Monday, 3 November 2008

American Elections

Who's going to the adorn the chair that will more or less control the rest of the world? We just have 2 days more for the US presidential elections. At this point of time, Obama seems to have a strong lead over McCain but no one is discounting the Bradley effect. Well, what is the Bradley effect?

In 1982, Tom Bradley, the long-time mayor of Los Angeles, California, ran as the Democratic Party's candidate for Governor of California against Republican candidate George Deukmejian, who is white. Most polls in the final days before the election showed Bradley with a significant lead. Based on exit polls, a number of media outlets projected Bradley as the winner and early editions of the next day's San Francisco Chronicle featured a headline proclaiming "Bradley Win Projected." However, despite winning a majority of the votes cast on election day, Bradley narrowly lost the overall race once absentee ballots were included. Post-election research indicated that a smaller percentage of white voters actually voted for Bradley than polls had predicted, and that previously "undecided" voters had voted for Deukmejian in statistically anomalous numbers.

But Michelle Obama says that considering the Bradley effect still holds good, her husband would not have even been nominated as the democrats candidate for president. But what does America think? Whom do they think should win this Race? Mr Obama may be leading the popular vote by all opinion polls, but the US presidential election system also has its own quirks; the popular vote does not count.

Well, as we know the American political system does not decide a candidate for the white house based on the votes they garner. For instance, Al Gore had a lead of approximately 50,999,000 votes against George Bush in 2000 but Bush was elected president. Why was that? Because in US it all depends on the electoral college.

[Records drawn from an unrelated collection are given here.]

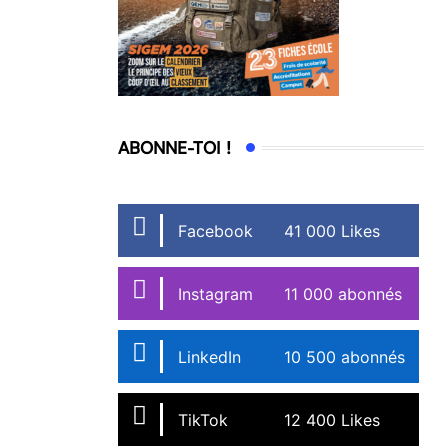
ABONNE-TOI !
Facebook
41 000 Likes
Instagram
11 000 abonnés
LinkedIn
10 500 abonnés
TikTok
12 400 Likes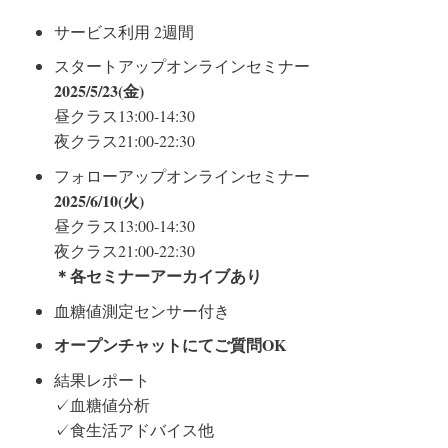
サービス利用 2週間
スタートアップオンラインセミナー
2025/5/23(金)
昼クラス13:00-14:30
夜クラス21:00-22:30
フォローアップオンラインセミナー
2025/6/10(火)
昼クラス13:00-14:30
夜クラス21:00-22:30
＊各セミナーアーカイブあり
血糖値測定センサー付き
オープンチャットにてご質問OK
結果レポート
✓血糖値分析
✓食生活アドバイス他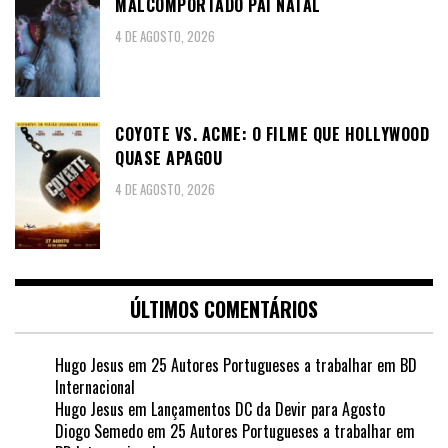
MALCOMPORTADO PAI NATAL
4 DE AGOSTO, 2026
COYOTE VS. ACME: O FILME QUE HOLLYWOOD
QUASE APAGOU
4 DE AGOSTO, 2026
ÚLTIMOS COMENTÁRIOS
Hugo Jesus
em
25 Autores Portugueses a trabalhar em BD
Internacional
Hugo Jesus
em
Lançamentos DC da Devir para Agosto
Diogo Semedo
em
25 Autores Portugueses a trabalhar em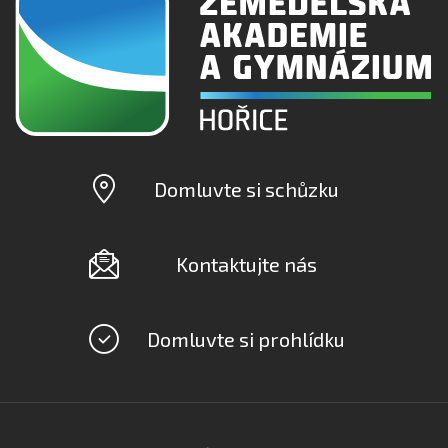
Domluvte si schůzku
Kontaktujte nás
Domluvte si prohlídku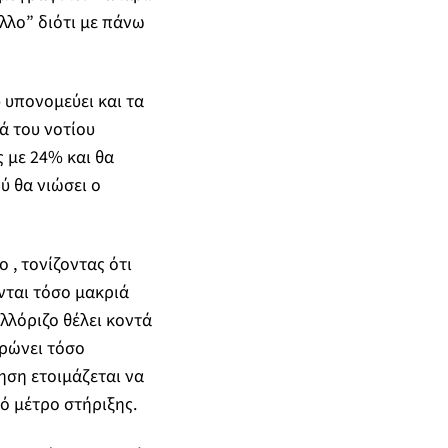
άλλο” διότι με πάνω
υπονομεύει και τα
ά του νοτίου
 με 24% και θα
ύ θα νιώσει ο
, τονίζοντας ότι
νται τόσο μακριά
ελλόριζο θέλει κοντά
ηρώνει τόσο
ηση ετοιμάζεται να
ό μέτρο στήριξης.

The Electoral College consists of 538 popularly elected representatives who formally select the President and Vice President of the United States. In 2008, it will make this selection on December 15. The Electoral College is an example of an indirect election.

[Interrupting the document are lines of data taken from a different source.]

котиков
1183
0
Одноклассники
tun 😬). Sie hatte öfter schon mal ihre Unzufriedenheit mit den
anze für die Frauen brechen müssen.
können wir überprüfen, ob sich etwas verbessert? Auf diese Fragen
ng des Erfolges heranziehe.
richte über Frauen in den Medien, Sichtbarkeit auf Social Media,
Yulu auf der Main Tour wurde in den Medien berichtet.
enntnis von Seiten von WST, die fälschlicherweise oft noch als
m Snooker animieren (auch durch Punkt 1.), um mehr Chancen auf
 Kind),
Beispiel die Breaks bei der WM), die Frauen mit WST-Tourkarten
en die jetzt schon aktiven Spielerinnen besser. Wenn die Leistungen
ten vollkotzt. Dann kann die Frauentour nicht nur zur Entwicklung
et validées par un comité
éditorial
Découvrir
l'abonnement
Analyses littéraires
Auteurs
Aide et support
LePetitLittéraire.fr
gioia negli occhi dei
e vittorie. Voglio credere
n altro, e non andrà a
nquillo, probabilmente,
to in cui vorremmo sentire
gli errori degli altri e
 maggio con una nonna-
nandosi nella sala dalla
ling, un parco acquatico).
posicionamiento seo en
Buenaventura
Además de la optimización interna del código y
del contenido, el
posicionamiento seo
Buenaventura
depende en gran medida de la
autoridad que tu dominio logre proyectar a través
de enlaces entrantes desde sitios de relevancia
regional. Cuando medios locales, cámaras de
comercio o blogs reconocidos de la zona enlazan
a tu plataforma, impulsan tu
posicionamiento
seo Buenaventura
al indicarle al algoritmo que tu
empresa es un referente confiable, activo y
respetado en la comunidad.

Rather than directly voting for the President and Vice President, United States citizens cast votes for electors. Electors are technically free to vote for anyone eligible to be President, but in practice pledge to vote for specific candidates and voters cast ballots for favored presidential and vice presidential candidates by voting for correspondingly pledged electors.

How the system works

When one votes for a presidential candidate, it is really an instruction to the delegates, or electors, in that state to cast their votes for the same candidate. So if one votes for McCain-Palin, for example, one is actually voting for an elector who will be "pledged" to vote for the Republican ticket. The candidate who wins the popular vote in a state wins all the pledged votes of the state's electors.

Each state gets a number of electors equal to its number of members in the U.S. House of Representatives plus one for each of its two U.S. Senators. The District of Columbia gets three electors. How the electors themselves are chosen is determined at the local level by State laws.

Each elector gets one vote, thus Florida gets 27 votes, Ohio 20 votes and a state such as Nevada with five electors gets five votes.The electors are bound, by law and convention, to vote for the candidate who won the popular vote in their state when they meet to elect the president. The Electoral College is based on proportional representation, so that states with bigger populations get more votes.

The state with the highest number of electors is California with 55, followed by Texas with 34 ands New York with 31.

The lowest are District of Columbia, Alaska, Delaware, Montana, Wyoming, Vermont, South Dakota and North Dakota, with three electoral votes each.

The system has its problems. One is the likelihood, though rare, of a candidate winning the popular vote but losing the election as happened with Al Gore in 2000.

Well, let's wait and see if its Obama or McCain.